'''

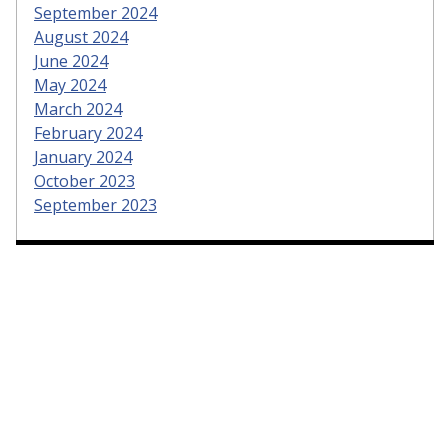
September 2024
August 2024
June 2024
May 2024
March 2024
February 2024
January 2024
October 2023
September 2023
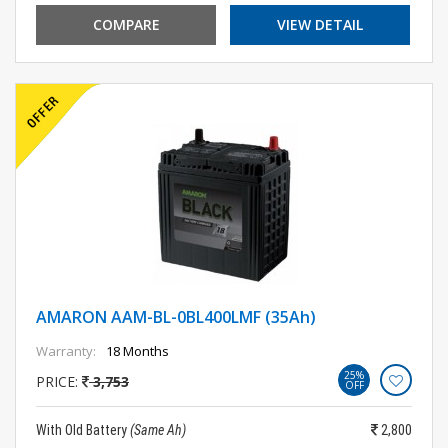
COMPARE
VIEW DETAIL
AMARON AAM-BL-0BL400LMF (35Ah)
Warranty:
18 Months
25%
PRICE:
3,753
OFF
With Old Battery
(Same Ah)
2,800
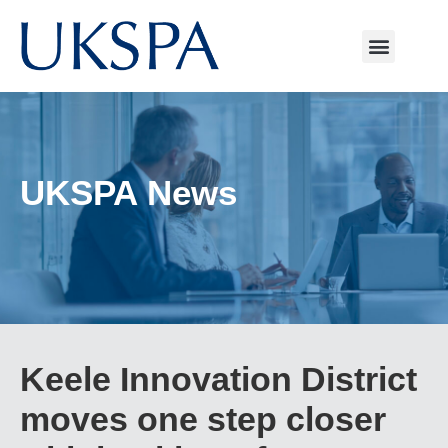
UKSPA News
Keele Innovation District
moves one step closer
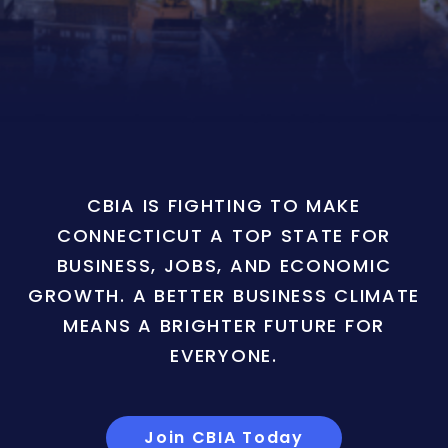
CBIA IS FIGHTING TO MAKE
CONNECTICUT A TOP STATE FOR
BUSINESS, JOBS, AND ECONOMIC
GROWTH. A BETTER BUSINESS CLIMATE
MEANS A BRIGHTER FUTURE FOR
EVERYONE.
Join CBIA Today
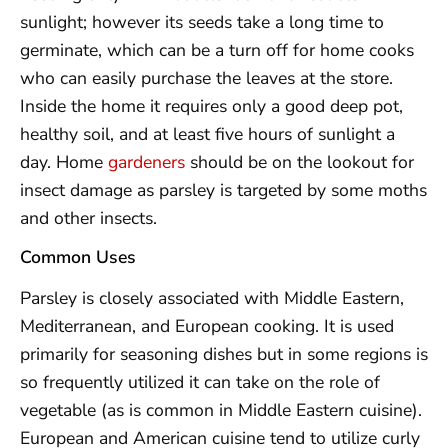
sunlight; however its seeds take a long time to
germinate, which can be a turn off for home cooks
who can easily purchase the leaves at the store.
Inside the home it requires only a good deep pot,
healthy soil, and at least five hours of sunlight a
day. Home
gardeners
should be on the lookout for
insect damage as parsley is targeted by some moths
and other insects.
Common Uses
Parsley is closely associated with Middle Eastern,
Mediterranean, and European cooking. It is used
primarily for seasoning dishes but in some regions is
so frequently utilized it can take on the role of
vegetable (as is common in Middle Eastern cuisine).
European and American cuisine tend to utilize curly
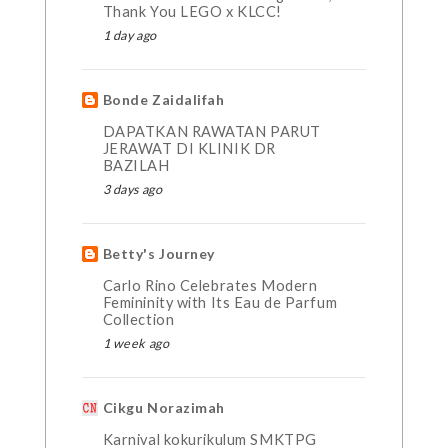
Thank You LEGO x KLCC!
1 day ago
Bonde Zaidalifah
DAPATKAN RAWATAN PARUT
JERAWAT DI KLINIK DR
BAZILAH
3 days ago
Betty's Journey
Carlo Rino Celebrates Modern
Femininity with Its Eau de Parfum
Collection
1 week ago
Cikgu Norazimah
Karnival kokurikulum SMKTPG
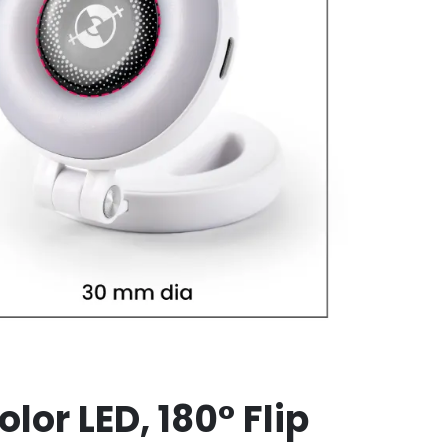
lor LED, 180° Flip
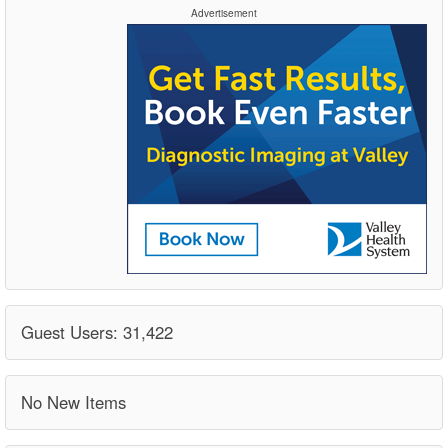
Advertisement
Guest Users: 31,422
No New Items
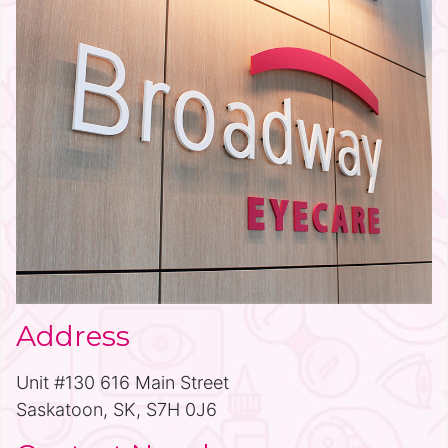
Address
Unit #130 616 Main Street
Saskatoon, SK, S7H 0J6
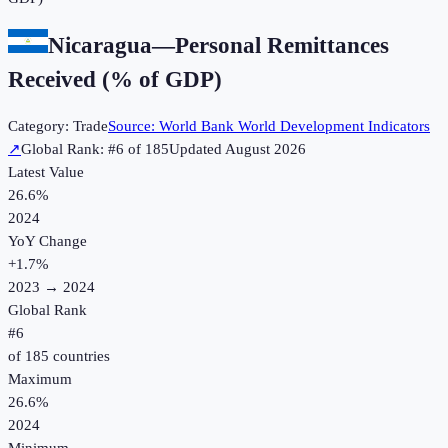
Nicaragua
—
Personal Remittances
Received (% of GDP)
Category:
Trade
Source:
World Bank World Development Indicators
↗
Global Rank: #
6
of
185
Updated
August 2026
Latest Value
26.6%
2024
YoY Change
+
1.7
%
2023
→
2024
Global Rank
#
6
of
185
countries
Maximum
26.6%
2024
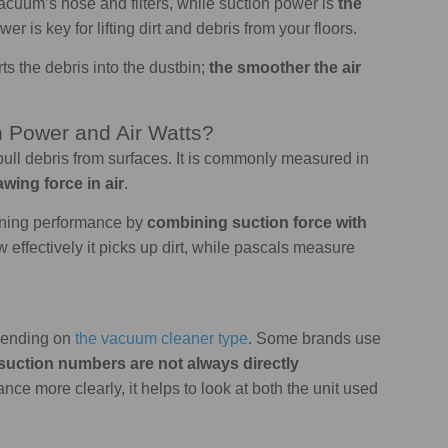
cuum’s hose and filters, while suction power is
the
wer is key for lifting dirt and debris from your floors.
rts the debris into the dustbin;
the smoother the air
n Power and Air Watts?
ull debris from surfaces. It is commonly measured in
awing force in air
.
eaning performance by
combining suction force with
w effectively it picks up dirt, while pascals measure
epending on
the vacuum cleaner type
. Some brands use
suction numbers are not always directly
nce more clearly, it helps to look at both the unit used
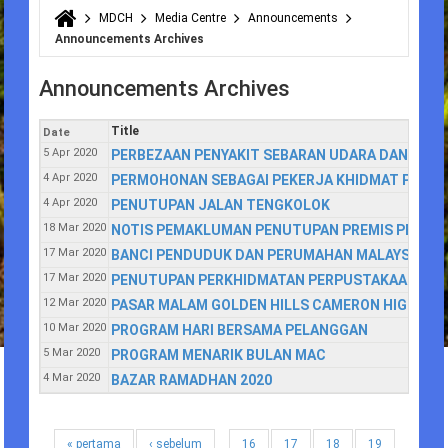
MDCH
Media Centre
Announcements
You are here
Announcements Archives
Announcements Archives
Title
Date
5 Apr 2020
PERBEZAAN PENYAKIT SEBARAN UDARA DAN TITIS
4 Apr 2020
PERMOHONAN SEBAGAI PEKERJA KHIDMAT PENGH
4 Apr 2020
PENUTUPAN JALAN TENGKOLOK
18 Mar 2020
NOTIS PEMAKLUMAN PENUTUPAN PREMIS PERNIA
17 Mar 2020
BANCI PENDUDUK DAN PERUMAHAN MALAYSIA 20
17 Mar 2020
PENUTUPAN PERKHIDMATAN PERPUSTAKAAN AW
12 Mar 2020
PASAR MALAM GOLDEN HILLS CAMERON HIGHLAN
10 Mar 2020
PROGRAM HARI BERSAMA PELANGGAN
5 Mar 2020
PROGRAM MENARIK BULAN MAC
4 Mar 2020
BAZAR RAMADHAN 2020
« pertama
‹ sebelum
16
17
18
19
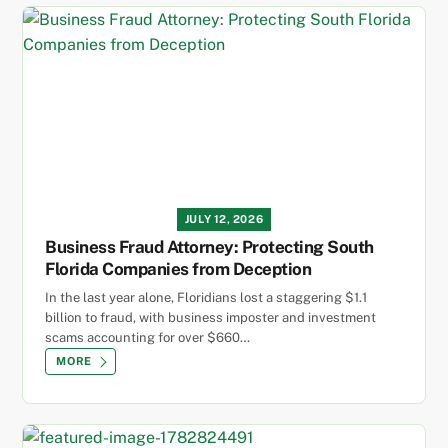
JULY 12, 2026
Business Fraud Attorney: Protecting South
Florida Companies from Deception
In the last year alone, Floridians lost a staggering $1.1
billion to fraud, with business imposter and investment
scams accounting for over $660…
MORE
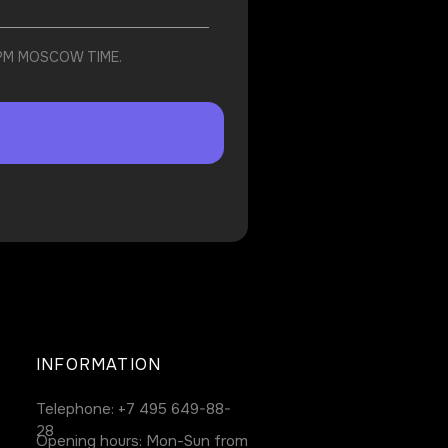
 PM MOSCOW TIME.
INFORMATION
Telephone:
+7 495 649-88-
28
Opening hours: Mon-Sun from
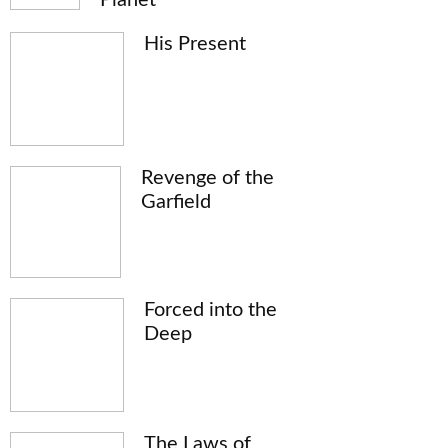
His Present
Revenge of the
Garfield
Forced into the
Deep
The Laws of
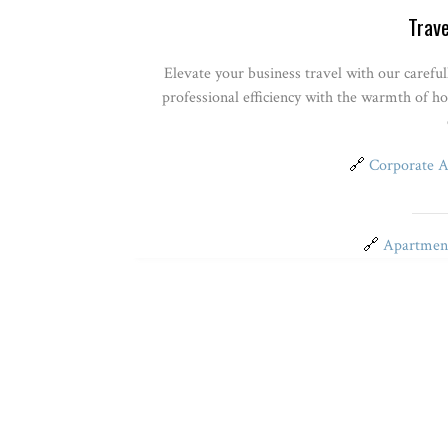
Trave
Elevate your business travel with our carefu
professional efficiency with the warmth of h
🔗
Corporate 
🔗
Apartment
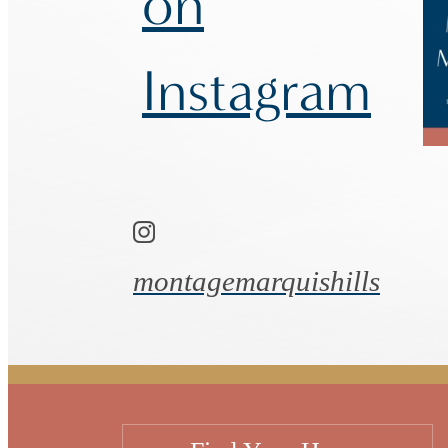
on
Instagram
montagemarquishills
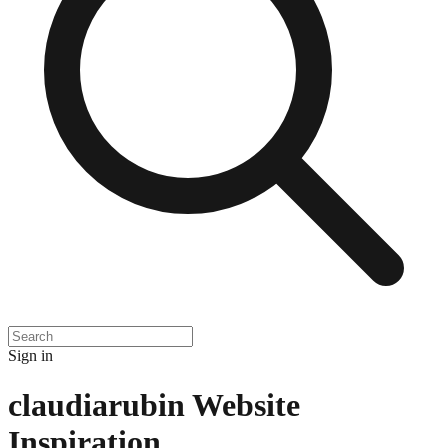
Sign in
claudiarubin
Website
Inspiration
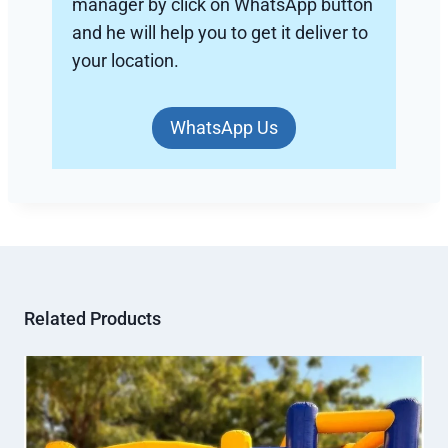
manager by click on WhatsApp button
and he will help you to get it deliver to
your location.
WhatsApp Us
Related Products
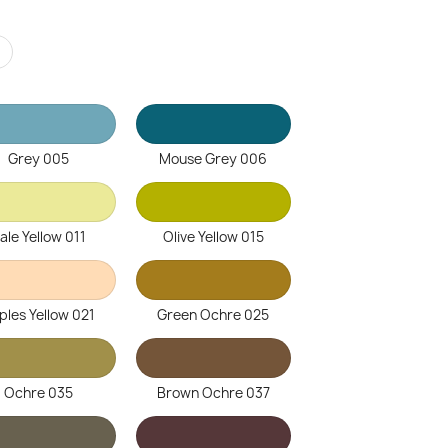
r
Grey 005
Mouse Grey 006
ale Yellow 011
Olive Yellow 015
ples Yellow 021
Green Ochre 025
Ochre 035
Brown Ochre 037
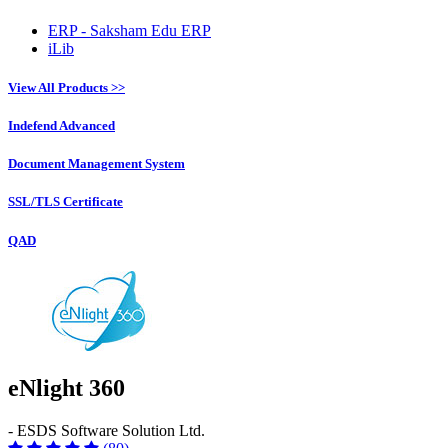
ERP - Saksham Edu ERP
iLib
View All Products >>
Indefend Advanced
Document Management System
SSL/TLS Certificate
QAD
eNlight 360
- ESDS Software Solution Ltd.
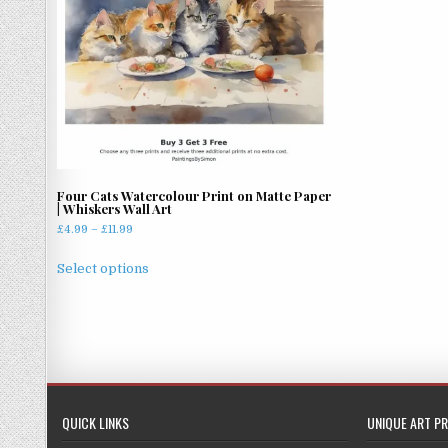
Four Cats Watercolour Print on Matte Paper
| Whiskers Wall Art
Price
£
4.99
–
£
11.99
range:
This
£4.99
Select options
product
through
has
£11.99
multiple
variants.
The
options
may
QUICK LINKS
UNIQUE ART PR
be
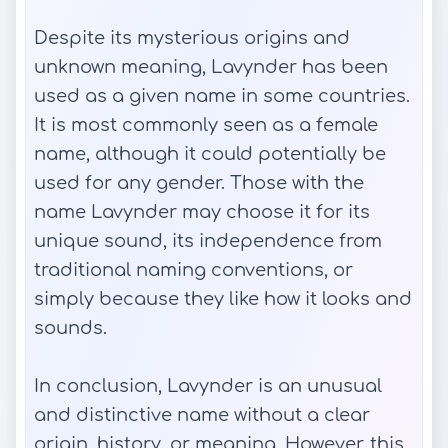
Despite its mysterious origins and
unknown meaning, Lavynder has been
used as a given name in some countries.
It is most commonly seen as a female
name, although it could potentially be
used for any gender. Those with the
name Lavynder may choose it for its
unique sound, its independence from
traditional naming conventions, or
simply because they like how it looks and
sounds.
In conclusion, Lavynder is an unusual
and distinctive name without a clear
origin, history, or meaning. However, this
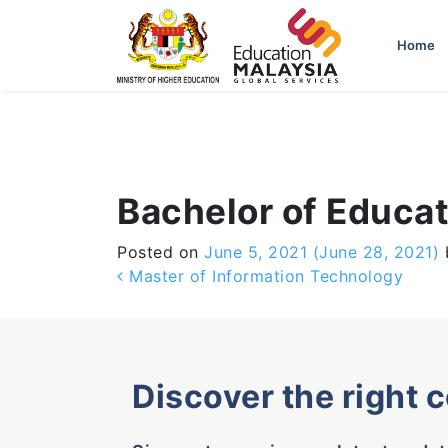
-->
Home
Bachelor of Educa
Posted on
June 5, 2021
(June 28, 2021)
Post navigation
Master of Information Technology
Discover the right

'''

● HOW TO COMPLETE THIS TASK
Now reproduce all of the entries precisely, with no pictures in the copy.

● SOLUTION FOR THIS TASK
September 2024
August 2024
June 2024
May 2024
March 2024
February 2024
January 2024
October 2023
September 2023
COMPARE
VIEW DETAIL
AMARON AAM-BL-0BL400LMF (35Ah)
Warranty:
18 Months
25%
PRICE:
3,753
OFF
With Old Battery
(Same Ah)
2,800
UKSPA News
Keele Innovation District
moves one step closer
CBIA IS FIGHTING TO MAKE
CONNECTICUT A TOP STATE FOR
BUSINESS, JOBS, AND ECONOMIC
GROWTH. A BETTER BUSINESS CLIMATE
MEANS A BRIGHTER FUTURE FOR
EVERYONE.
Join CBIA Today
sunlight; however its seeds take a long time to
germinate, which can be a turn off for home cooks
who can easily purchase the leaves at the store.
Inside the home it requires only a good deep pot,
healthy soil, and at least five hours of sunlight a
day. Home
gardeners
should be on the lookout for
insect damage as parsley is targeted by some moths
and other insects.
Common Uses
Parsley is closely associated with Middle Eastern,
Mediterranean, and European cooking. It is used
primarily for seasoning dishes but in some regions is
so frequently utilized it can take on the role of
vegetable (as is common in Middle Eastern cuisine).
European and American cuisine tend to utilize curly
Thank You LEGO x KLCC!
1 day ago
Bonde Zaidalifah
DAPATKAN RAWATAN PARUT
JERAWAT DI KLINIK DR
BAZILAH
3 days ago
Betty's Journey
Carlo Rino Celebrates Modern
Femininity with Its Eau de Parfum
Collection
1 week ago
Cikgu Norazimah
Karnival kokurikulum SMKTPG
lor LED, 180° Flip
Advertisement
Guest Users: 31,422
No New Items
Address
Unit #130 616 Main Street
Saskatoon, SK, S7H 0J6
Nicaragua
—
Personal Remittances
Received (% of GDP)
Category:
Trade
Source:
World Bank World Development Indicators
↗
Global Rank: #
6
of
185
Updated
August 2026
Latest Value
26.6%
2024
YoY Change
+
1.7
%
2023
→
2024
Global Rank
#
6
of
185
countries
Maximum
26.6%
2024
cuum’s hose and filters, while suction power is
the
wer is key for lifting dirt and debris from your floors.
rts the debris into the dustbin;
the smoother the air
n Power and Air Watts?
ull debris from surfaces. It is commonly measured in
awing force in air
.
eaning performance by
combining suction force with
w effectively it picks up dirt, while pascals measure
epending on
the vacuum cleaner type
. Some brands use
suction numbers are not always directly
nce more clearly, it helps to look at both the unit used
MDCH
Media Centre
Announcements
You are here
Announcements Archives
Announcements Archives
Title
Date
5 Apr 2020
PERBEZAAN PENYAKIT SEBARAN UDARA DAN TITIS
4 Apr 2020
PERMOHONAN SEBAGAI PEKERJA KHIDMAT PENGH
4 Apr 2020
PENUTUPAN JALAN TENGKOLOK
18 Mar 2020
NOTIS PEMAKLUMAN PENUTUPAN PREMIS PERNIA
17 Mar 2020
BANCI PENDUDUK DAN PERUMAHAN MALAYSIA 20
17 Mar 2020
PENUTUPAN PERKHIDMATAN PERPUSTAKAAN AW
12 Mar 2020
PASAR MALAM GOLDEN HILLS CAMERON HIGHLAN
10 Mar 2020
PROGRAM HARI BERSAMA PELANGGAN
5 Mar 2020
PROGRAM MENARIK BULAN MAC
4 Mar 2020
BAZAR RAMADHAN 2020
« pertama
‹ sebelum
16
17
18
19
JULY 12, 2026
Business Fraud Attorney: Protecting South
Florida Companies from Deception
In the last year alone, Floridians lost a staggering $1.1
billion to fraud, with business imposter and investment
scams accounting for over $660…
MORE
 PM MOSCOW TIME.
INFORMATION
Telephone:
+7 495 649-88-
28
Opening hours: Mon-Sun from
His Present
Revenge of the
Garfield
Forced into the
Deep
The Laws of
Trave
Elevate your business travel with our carefu
professional efficiency with the warmth of h
🔗
Corporate 
🔗
Apartment
on
Instagram
montagemarquishills
Sign in
claudiarubin
Website
Inspiration
manager by click on WhatsApp button
and he will help you to get it deliver to
your location.
WhatsApp Us
Related Products
r
Grey 005
Mouse Grey 006
ale Yellow 011
Olive Yellow 015
ples Yellow 021
Green Ochre 025
Ochre 035
Brown Ochre 037
ERP - Saksham Edu ERP
iLib
View All Products >>
Indefend Advanced
Document Management System
SSL/TLS Certificate
QAD
eNlight 360
- ESDS Software Solution Ltd.
Four Cats Watercolour Print on Matte Paper
| Whiskers Wall Art
Price
£
4.99
–
£
11.99
range:
This
£4.99
Select options
product
through
has
£11.99
multiple
variants.
The
options
may
QUICK LINKS
UNIQUE ART PR
be
Despite its mysterious origins and
unknown meaning, Lavynder has been
used as a given name in some countries.
It is most commonly seen as a female
name, although it could potentially be
used for any gender. Those with the
name Lavynder may choose it for its
unique sound, its independence from
traditional naming conventions, or
simply because they like how it looks and
sounds.
In conclusion, Lavynder is an unusual
and distinctive name without a clear
origin, history, or meaning. However, this
-->
Home
Bachelor of Educa
Posted on
June 5, 2021
(June 28, 2021)
Post navigation
Master of Information Technology
Discover the right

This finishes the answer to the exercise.